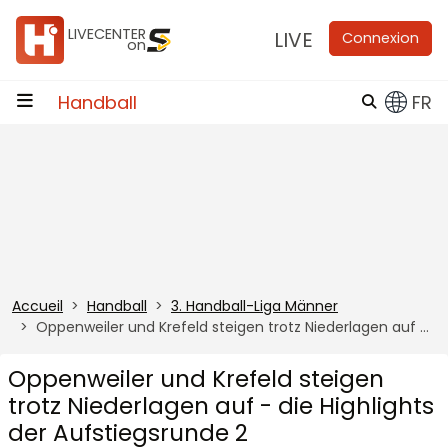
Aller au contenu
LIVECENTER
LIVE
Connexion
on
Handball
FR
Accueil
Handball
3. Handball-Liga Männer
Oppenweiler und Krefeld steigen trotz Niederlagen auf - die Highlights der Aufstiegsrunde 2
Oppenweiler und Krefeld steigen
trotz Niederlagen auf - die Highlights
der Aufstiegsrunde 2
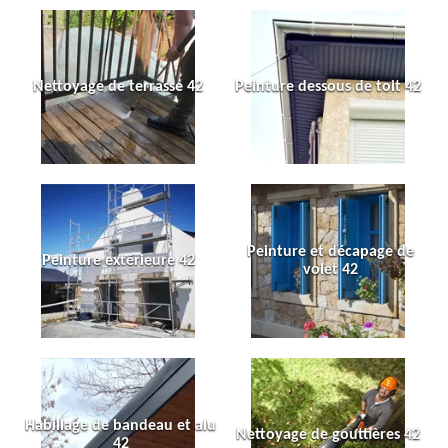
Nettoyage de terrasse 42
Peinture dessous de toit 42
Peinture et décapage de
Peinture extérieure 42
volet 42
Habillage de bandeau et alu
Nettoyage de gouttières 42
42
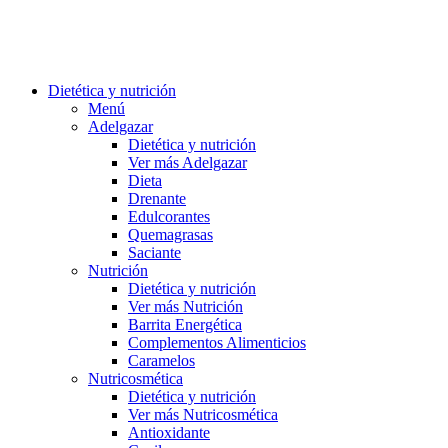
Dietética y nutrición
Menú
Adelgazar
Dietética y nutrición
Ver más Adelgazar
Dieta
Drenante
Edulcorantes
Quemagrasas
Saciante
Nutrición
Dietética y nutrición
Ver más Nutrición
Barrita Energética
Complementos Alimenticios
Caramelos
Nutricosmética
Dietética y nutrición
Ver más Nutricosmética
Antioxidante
...
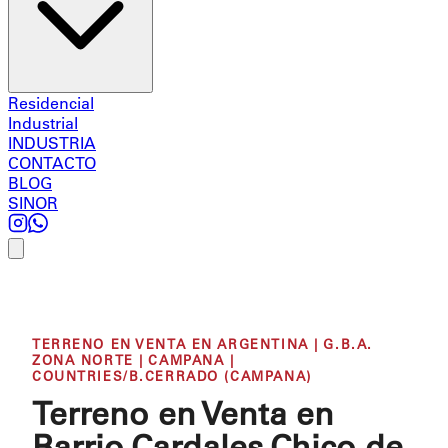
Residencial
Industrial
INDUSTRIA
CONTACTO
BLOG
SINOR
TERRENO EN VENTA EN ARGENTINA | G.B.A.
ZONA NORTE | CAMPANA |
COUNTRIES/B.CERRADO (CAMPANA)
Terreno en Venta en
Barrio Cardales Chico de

What you should do: Scan the material above. Return every line containing the string "steigen".

Solution to the exercise:
Oppenweiler und Krefeld steigen trotz Niederlagen auf - die Highlights der Aufstiegsrunde 2
Oppenweiler und Krefeld steigen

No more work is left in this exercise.